Let’s prove a classical theorem (Emily Riehl’s favorite!) from category theory: Right adjoint functors preserve limits. So let’s assume we have categories $$C,D$$, functors $$F: C \to D, G: D \to C$$, and a natural bijection $$C(G(a),b) \cong D(a,F(b))$$. Let’s also fix a diagram $$X: I \to C$$ from some index category $$I$$. Now recall that a limit of $$X$$ is an object $$\lim X$$, equipped with maps $$\pi_i: \lim X \to X(i)$$, so that every triangle

commutes, and so that, given another set of data $$(p, f_i: p to X(i))$$ with the same property, there is a unique map $$f: p \to \lim X$$ so that $$f_i = \pi_if$$.

(I am sort of assuming you already know about limits, and just writing the definition above for convenience).

The proof idea, very weakly formulated, is that the adjunction lets us control maps into $$F(b)$$, and the universal property of the limit is precisely about maps into $$F(\lim X)$$.

Let’s first make completely precise the claim: it is that, supposing $$(\lim X, \pi_i)$$ forms a limit of $$X$$, then also $$(F(\lim X), F(\pi_i))$$ forms a limit of $$F \circ X$$. Note that this makes sense - $$F(\pi_i)$$ really is a map from $$F(\lim X)$$ to $$FX(i)$$.

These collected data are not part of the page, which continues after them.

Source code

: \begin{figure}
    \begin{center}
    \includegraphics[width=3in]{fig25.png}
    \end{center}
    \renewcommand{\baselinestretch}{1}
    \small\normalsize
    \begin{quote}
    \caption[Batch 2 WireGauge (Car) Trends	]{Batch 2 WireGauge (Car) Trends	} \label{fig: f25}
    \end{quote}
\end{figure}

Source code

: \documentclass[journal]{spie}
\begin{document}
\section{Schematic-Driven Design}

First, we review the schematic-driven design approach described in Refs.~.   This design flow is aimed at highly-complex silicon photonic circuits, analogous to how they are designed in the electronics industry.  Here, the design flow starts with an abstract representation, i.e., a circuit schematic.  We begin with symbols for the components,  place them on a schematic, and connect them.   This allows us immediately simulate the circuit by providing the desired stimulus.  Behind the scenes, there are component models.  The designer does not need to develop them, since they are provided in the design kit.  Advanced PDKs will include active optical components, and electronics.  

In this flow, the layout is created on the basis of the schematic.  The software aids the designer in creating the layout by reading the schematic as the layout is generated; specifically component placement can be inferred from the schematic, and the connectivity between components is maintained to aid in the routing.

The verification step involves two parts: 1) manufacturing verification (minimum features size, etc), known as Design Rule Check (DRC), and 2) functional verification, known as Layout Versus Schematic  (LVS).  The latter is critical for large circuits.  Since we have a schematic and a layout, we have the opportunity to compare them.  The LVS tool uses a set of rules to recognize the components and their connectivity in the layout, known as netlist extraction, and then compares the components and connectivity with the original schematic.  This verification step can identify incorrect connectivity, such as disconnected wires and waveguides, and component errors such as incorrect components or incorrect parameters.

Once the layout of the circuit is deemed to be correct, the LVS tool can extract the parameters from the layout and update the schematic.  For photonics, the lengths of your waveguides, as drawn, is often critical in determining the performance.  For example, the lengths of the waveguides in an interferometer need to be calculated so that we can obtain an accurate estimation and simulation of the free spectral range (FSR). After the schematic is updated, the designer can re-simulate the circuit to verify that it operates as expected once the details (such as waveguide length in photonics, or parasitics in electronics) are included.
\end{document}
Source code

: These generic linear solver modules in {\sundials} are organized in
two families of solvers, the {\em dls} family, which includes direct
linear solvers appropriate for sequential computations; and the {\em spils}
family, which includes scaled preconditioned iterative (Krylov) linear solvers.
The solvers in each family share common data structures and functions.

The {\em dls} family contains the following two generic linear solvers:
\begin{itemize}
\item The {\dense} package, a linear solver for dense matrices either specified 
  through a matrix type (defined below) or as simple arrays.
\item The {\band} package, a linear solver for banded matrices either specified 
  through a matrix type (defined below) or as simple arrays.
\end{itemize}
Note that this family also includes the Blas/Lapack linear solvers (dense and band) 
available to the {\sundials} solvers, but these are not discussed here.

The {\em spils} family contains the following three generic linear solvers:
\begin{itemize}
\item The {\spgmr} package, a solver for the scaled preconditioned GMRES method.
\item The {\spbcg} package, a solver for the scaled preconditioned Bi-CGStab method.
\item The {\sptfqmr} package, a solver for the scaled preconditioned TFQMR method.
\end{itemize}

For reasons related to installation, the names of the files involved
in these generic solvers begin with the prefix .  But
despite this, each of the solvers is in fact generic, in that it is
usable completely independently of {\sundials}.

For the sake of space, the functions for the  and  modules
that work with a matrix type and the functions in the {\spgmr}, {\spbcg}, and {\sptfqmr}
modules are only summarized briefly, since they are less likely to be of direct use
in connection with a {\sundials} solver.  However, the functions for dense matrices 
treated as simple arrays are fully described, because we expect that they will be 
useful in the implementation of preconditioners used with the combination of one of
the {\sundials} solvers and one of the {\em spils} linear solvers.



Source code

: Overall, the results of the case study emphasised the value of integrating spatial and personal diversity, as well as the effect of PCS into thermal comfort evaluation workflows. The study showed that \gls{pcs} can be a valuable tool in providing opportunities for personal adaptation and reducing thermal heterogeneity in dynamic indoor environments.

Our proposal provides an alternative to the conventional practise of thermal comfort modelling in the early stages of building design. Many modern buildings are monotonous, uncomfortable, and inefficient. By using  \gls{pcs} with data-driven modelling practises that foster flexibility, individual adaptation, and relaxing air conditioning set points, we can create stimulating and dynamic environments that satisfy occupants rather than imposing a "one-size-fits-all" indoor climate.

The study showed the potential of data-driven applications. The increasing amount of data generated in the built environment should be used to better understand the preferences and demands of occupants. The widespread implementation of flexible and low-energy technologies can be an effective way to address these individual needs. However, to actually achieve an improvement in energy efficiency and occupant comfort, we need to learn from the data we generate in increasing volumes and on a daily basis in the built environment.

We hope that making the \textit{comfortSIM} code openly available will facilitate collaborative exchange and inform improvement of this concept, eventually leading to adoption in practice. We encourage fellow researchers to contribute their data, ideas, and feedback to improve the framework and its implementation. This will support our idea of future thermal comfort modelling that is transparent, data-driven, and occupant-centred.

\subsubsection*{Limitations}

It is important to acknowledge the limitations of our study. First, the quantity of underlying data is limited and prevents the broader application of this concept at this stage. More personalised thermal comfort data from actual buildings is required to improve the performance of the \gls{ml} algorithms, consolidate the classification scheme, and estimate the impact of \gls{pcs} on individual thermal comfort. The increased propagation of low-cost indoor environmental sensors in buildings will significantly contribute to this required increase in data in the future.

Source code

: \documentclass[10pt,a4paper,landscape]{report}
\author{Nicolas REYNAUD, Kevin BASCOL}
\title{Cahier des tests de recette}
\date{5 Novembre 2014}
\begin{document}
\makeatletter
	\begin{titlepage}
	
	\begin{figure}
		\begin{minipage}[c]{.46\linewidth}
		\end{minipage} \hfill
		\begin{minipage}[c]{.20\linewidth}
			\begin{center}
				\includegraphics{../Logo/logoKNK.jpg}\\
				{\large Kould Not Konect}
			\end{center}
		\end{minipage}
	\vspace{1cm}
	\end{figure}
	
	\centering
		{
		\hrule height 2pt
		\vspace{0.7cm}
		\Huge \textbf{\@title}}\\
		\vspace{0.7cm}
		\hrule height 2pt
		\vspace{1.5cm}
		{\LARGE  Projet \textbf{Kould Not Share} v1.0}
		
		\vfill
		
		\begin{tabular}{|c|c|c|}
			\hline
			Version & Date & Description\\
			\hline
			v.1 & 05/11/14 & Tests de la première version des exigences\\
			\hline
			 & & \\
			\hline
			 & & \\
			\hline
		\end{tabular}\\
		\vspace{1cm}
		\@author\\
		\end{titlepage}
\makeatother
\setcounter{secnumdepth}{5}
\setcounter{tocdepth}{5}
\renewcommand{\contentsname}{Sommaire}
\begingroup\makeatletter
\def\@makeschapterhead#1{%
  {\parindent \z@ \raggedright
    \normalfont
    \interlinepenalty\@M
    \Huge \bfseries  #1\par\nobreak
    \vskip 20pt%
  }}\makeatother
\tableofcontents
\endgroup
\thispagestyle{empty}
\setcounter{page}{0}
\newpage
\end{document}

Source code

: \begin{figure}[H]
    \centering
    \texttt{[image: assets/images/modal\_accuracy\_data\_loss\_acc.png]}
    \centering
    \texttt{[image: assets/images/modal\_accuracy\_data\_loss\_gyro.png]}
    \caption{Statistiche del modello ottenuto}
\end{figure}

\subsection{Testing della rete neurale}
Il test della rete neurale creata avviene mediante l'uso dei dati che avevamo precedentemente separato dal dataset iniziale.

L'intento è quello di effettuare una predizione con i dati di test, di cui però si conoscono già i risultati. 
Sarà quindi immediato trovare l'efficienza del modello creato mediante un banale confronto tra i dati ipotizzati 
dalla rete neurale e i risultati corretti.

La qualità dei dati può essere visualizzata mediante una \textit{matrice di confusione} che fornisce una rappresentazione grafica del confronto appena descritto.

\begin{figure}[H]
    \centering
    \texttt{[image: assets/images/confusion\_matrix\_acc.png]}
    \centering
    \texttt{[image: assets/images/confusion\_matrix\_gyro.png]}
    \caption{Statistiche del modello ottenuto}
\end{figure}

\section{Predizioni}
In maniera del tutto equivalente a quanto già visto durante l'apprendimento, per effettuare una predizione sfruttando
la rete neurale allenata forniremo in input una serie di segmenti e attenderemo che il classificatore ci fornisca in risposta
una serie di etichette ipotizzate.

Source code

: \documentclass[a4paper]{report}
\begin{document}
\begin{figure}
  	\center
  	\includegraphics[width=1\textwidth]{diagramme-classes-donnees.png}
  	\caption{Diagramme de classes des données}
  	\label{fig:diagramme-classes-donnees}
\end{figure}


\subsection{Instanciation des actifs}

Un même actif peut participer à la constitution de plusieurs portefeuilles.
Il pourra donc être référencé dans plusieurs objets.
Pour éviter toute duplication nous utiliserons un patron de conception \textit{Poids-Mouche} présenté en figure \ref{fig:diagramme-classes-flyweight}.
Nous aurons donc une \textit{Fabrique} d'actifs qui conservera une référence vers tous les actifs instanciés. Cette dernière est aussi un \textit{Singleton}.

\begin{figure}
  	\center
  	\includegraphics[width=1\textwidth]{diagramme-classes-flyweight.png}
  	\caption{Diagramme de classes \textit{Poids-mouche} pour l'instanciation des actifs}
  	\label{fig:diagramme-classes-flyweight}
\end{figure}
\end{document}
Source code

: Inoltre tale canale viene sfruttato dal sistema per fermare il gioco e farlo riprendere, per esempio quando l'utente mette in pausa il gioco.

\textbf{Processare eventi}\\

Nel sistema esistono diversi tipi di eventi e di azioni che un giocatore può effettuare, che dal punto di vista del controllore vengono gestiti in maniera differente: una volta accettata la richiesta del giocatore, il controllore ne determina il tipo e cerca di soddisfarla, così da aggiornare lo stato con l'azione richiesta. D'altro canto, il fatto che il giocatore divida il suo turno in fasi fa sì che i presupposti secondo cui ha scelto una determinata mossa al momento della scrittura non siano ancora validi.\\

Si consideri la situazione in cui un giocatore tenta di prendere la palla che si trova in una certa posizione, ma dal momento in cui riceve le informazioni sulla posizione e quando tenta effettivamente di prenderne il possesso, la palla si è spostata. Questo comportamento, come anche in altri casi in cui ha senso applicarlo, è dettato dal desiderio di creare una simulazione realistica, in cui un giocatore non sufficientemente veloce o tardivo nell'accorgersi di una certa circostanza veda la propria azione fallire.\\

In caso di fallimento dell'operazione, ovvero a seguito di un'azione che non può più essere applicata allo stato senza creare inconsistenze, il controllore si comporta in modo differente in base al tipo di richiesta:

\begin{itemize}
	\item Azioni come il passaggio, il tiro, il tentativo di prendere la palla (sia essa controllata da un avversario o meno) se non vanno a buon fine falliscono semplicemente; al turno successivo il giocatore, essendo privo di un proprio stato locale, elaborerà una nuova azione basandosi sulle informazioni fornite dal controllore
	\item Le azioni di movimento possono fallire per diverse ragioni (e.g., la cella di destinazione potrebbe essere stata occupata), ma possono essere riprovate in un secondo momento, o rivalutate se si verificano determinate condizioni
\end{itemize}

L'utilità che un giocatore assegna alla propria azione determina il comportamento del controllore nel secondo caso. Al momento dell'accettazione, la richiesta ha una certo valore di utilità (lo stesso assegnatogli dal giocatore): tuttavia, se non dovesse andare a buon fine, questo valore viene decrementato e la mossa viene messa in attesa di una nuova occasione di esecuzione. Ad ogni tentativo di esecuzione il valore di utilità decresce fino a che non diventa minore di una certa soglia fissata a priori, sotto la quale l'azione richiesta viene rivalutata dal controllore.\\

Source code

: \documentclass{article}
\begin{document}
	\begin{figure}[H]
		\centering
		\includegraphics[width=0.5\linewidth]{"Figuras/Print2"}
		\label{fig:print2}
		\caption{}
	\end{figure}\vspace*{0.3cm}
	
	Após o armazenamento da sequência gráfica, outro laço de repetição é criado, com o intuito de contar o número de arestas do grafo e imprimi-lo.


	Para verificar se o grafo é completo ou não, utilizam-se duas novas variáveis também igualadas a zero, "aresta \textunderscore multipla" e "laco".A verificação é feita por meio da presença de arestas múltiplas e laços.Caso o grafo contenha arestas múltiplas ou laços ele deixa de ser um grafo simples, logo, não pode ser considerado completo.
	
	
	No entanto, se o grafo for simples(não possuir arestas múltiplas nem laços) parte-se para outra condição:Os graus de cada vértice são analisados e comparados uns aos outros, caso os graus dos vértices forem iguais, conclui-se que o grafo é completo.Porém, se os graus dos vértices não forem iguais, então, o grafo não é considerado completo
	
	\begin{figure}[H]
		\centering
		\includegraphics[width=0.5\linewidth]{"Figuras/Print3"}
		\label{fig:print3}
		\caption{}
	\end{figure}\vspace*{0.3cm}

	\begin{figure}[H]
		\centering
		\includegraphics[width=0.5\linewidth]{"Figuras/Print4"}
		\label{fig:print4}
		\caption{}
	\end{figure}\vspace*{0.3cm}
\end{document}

Now let’s fix another cone $$(p,f_i)$$ on $$(F\lim X, F(\pi_i))$$. We are attempting to construct a map $$p \to F(\lim X)$$. This is equivalent to a map $$G(p) \to \lim X$$. We’re going to construct that map by constructing maps $$G(p) \to X_i$$. Where do we get those maps? We apply the adjunction again - they are simply the mates of the maps $$p \to F(X_i)$$ we started with. Now we need to confirm that the map $$p \to F(\lim X)$$ actually does make the desired triangles commute.

This follows from naturality of the adjunction, using the same property for $$G(p) \to \lim X$$: Consider the composite $$p \to F(\lim X) \to F(X(i))$$. By naturality of the adjunction (with regard to postcomposition), the mate of this map is the composite $$G(p) \to \lim X \to X(i)$$. By construction, this equals the input map $$G(p) \to X(i)$$, which is the mate of the original $$f_i: p \to F(X_i)$$. Hence the composite has the same mate as $$f_i$$, so equals it.

The second thing we need to prove is that this map is unique with this property. We can do this by noting that, given two distinct map with this property, their mates $$G(p) \to \lim X$$ are distinct (because the correspondence is bijective), and both have this property (by the same argument used above). This establishes the claim.